> [What to work on] Show every line of the records below that contains the string "across", treating uppercase and lowercase as distinct.

> [Data shown]
--
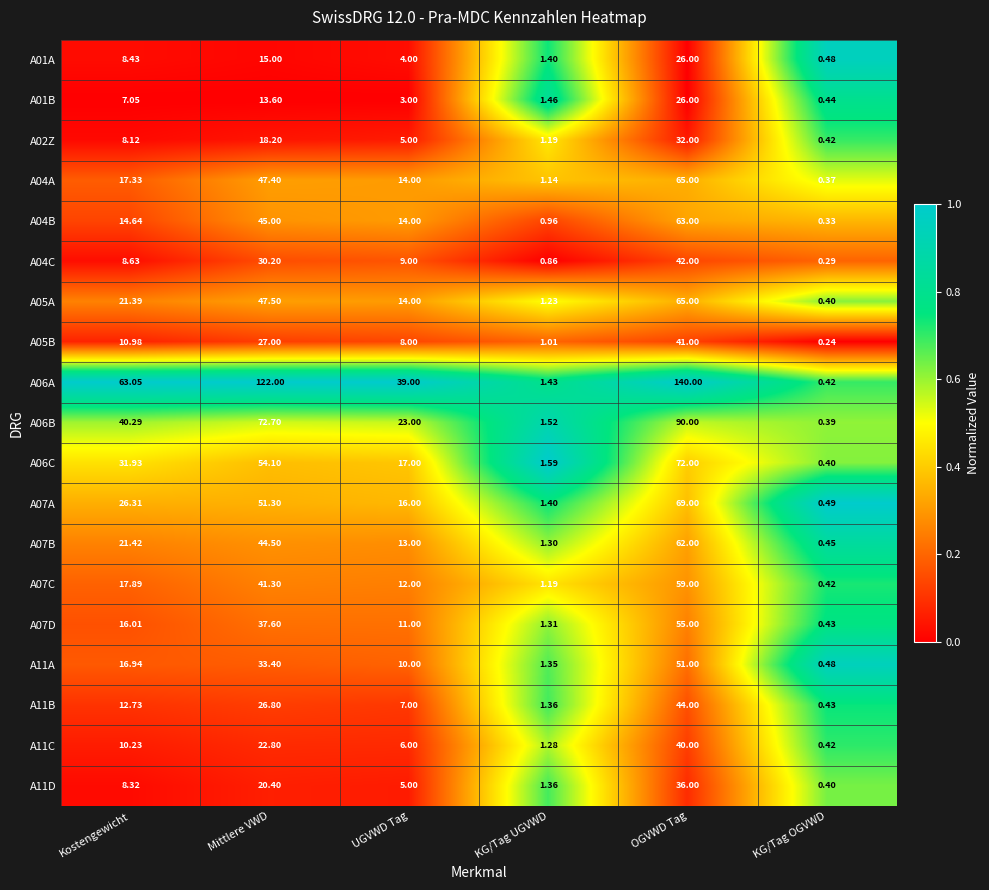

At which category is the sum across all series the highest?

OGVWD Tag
--
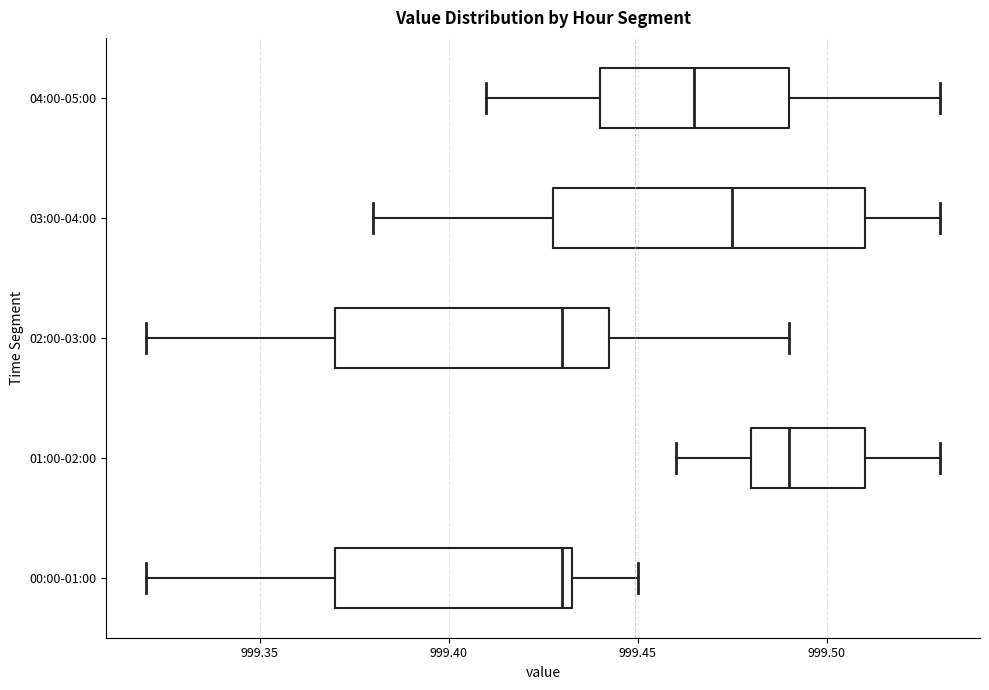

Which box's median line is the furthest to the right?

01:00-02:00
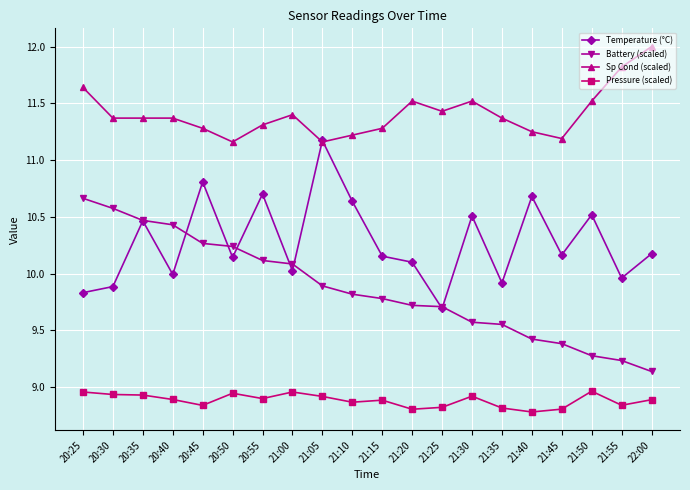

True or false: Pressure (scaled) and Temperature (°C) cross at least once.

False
--
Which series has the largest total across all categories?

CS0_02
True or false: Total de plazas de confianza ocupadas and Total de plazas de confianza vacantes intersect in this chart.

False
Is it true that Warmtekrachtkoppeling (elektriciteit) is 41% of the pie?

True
--
> [Solution for this exercise]
At which category is the sum across all series the highest?
Which series has the largest total across all categories?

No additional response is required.